● **Task prompt**
Count how many lines in the CAD file records below contain the string "radius", and reply with only that number.

#### Material for this task

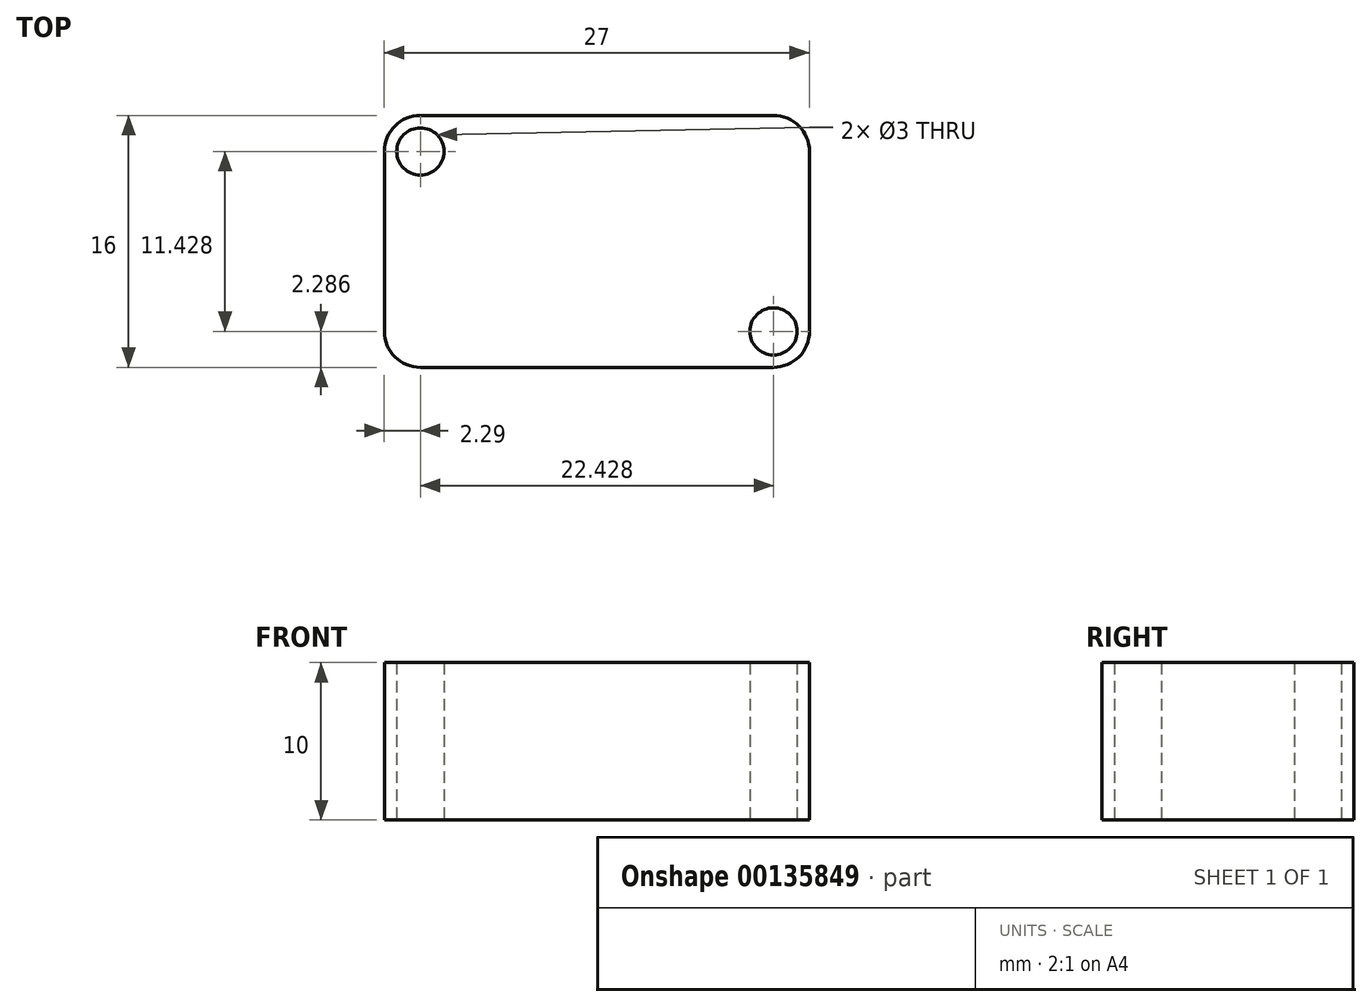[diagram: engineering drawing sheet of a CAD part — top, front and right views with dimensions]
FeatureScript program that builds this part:
annotation { "Feature Type Name" : "Feature", "Feature Type Description" : "" }
export const myFeature = defineFeature(function(context is Context, id is Id, definition is map)
    precondition{}
    {
        {
            var Q0;
            Q0=qCreatedBy(makeId("Top.planeOp"),FACE);
            var sketch = newSketch(context, id + "F0", { "sketchPlane" : qUnion([Q0])});
            skLineSegment(sketch, "E0.bottom", {"start": v(-16.65, 0) * mm, "end": v(5.78, 0) * mm});
            skLineSegment(sketch, "E0.top", {"start": v(-16.65, 16) * mm, "end": v(5.78, 16) * mm});
            skLineSegment(sketch, "E0.left", {"start": v(-18.94, 2.29) * mm, "end": v(-18.94, 13.71) * mm});
            skLineSegment(sketch, "E0.right", {"start": v(8.06, 2.29) * mm, "end": v(8.06, 13.71) * mm});
            skPoint(sketch, "E1.visualSharp", {"position": v(8.06, 16) * mm});
            skArc(sketch, "E1.filletArc", {"start": v(8.06, 13.71) * mm, "mid": v(7.4, 15.33) * mm, "end": v(5.78, 16) * mm});
            skPoint(sketch, "E2.visualSharp", {"position": v(-18.94, 16) * mm});
            skArc(sketch, "E2.filletArc", {"start": v(-16.65, 16) * mm, "mid": v(-18.27, 15.33) * mm, "end": v(-18.94, 13.71) * mm});
            skPoint(sketch, "E3.visualSharp", {"position": v(8.06, 0) * mm});
            skArc(sketch, "E3.filletArc", {"start": v(5.78, 0) * mm, "mid": v(7.4, 0.67) * mm, "end": v(8.06, 2.29) * mm});
            skPoint(sketch, "E4.visualSharp", {"position": v(-18.94, 0) * mm});
            skArc(sketch, "E4.filletArc", {"start": v(-18.94, 2.29) * mm, "mid": v(-18.27, 0.67) * mm, "end": v(-16.65, 0) * mm});
            skCircle(sketch, "E5", {"center": v(-16.65, 13.71) * mm, "radius": 1.5 * mm});
            skCircle(sketch, "E6", {"center": v(5.78, 2.29) * mm, "radius": 1.5 * mm});
            skSolve(sketch);
        }
        {
            var Q0;
            Q0 = qSketchRegion(id + "F0", true);
            extrude(context, id + "F1", {"entities" : qUnion([Q0]), "depth" : 10 * mm});
        }
    });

########

● **Answer for the task**
2